Que retenez-vous de cette longue aventure au cœur du système institutionnel et démocratique ?
Ce qui m’anime c’est la création, et surtout, proposer un film qui va amener du débat. « Vivre pour des idées » est un véritable projet militant mais tout en restant critique et en préservant une certaine neutralité. Ce projet de « démocratie délibérative », c’est un bébé qui vient de naître, il doit apprendre à grandir, à marcher et c’est super d’être à la base de cette initiative, d’y avoir cru. Parce qu’au départ, personne n’en voulait de ce projet. Ni les producteurs, ni la RTBF. On est parti Jérôme et moi, caméra à l’épaule et micro en bandoulière, et on s’est dit « on va voir si on peut suivre ces citoyens chez eux ». Ce qui m’intéressait, c’était de capter ces citoyens dans leur vie privée, dans leur ressenti, de vivre avec eux, de les filmer à hauteur d’homme, et de conter leur expérience de tirage au sort et de démocratie délibérative.
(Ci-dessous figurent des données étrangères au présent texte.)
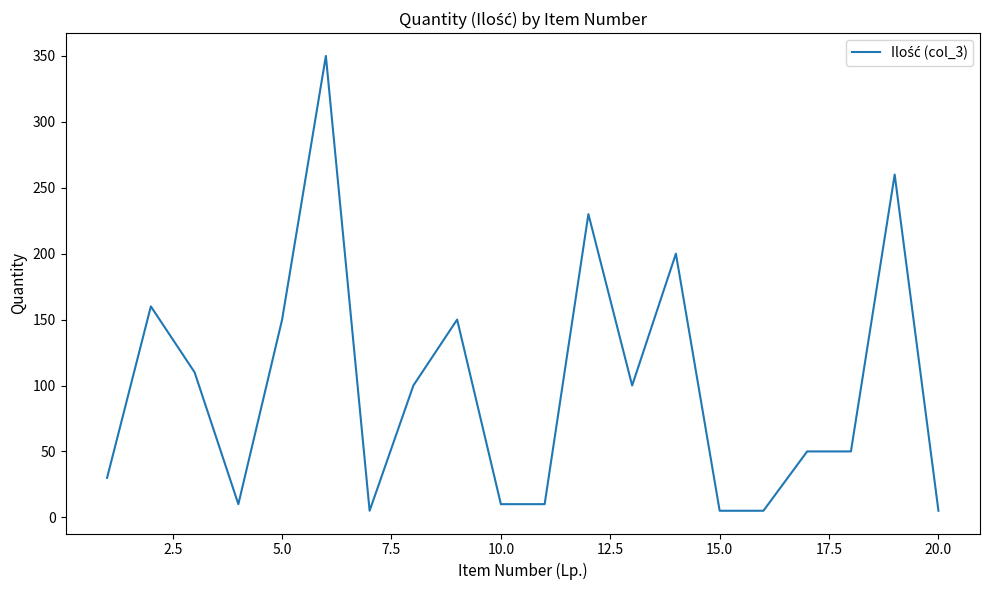

What is the greatest value displayed?

350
J’aime beaucoup cette idée de la petite histoire qui rejoint la grande.
Pensez-vous l’avoir capturée cette convergence de la petite et de la grande histoire ?
Ce qui m’a frappé, c’est que quasi tous les citoyens qui ont participé à cette aventure m’ont dit à l’issue du tournage: « on ne votera plus de la même manière ». J’ai l’utopie de travailler au jour le jour à un monde meilleur avec mes amis, ma famille et dans mes films. C’est donc une piste cette démocratie délibérative mais il y a encore du boulot. Et puis, bosser notamment avec le GSARA, c’était primordial pour moi. Parce que le but de ce projet, ce sont des projections dans les écoles, les centres culturels ou les maisons de jeunes pour créer du débat. C’est d’autant plus important qu’on en parle très peu de la « démocratie délibérative », parce que c’est un sujet qui n’est pas du tout sexy. Je voulais raconter une histoire et ne pas faire un énième film institutionnel rasoir. C’est notre grande réussite je pense.
1Écrivain, historien, archéologue et anthropologue belge. En 2011-2012, il fut l’un des initiateurs et animateurs du G1000, une initiative rassemblant un millier de Belges des deux communautés linguistiques principales, à la recherche d’une autre organisation de la démocratie dans le pays.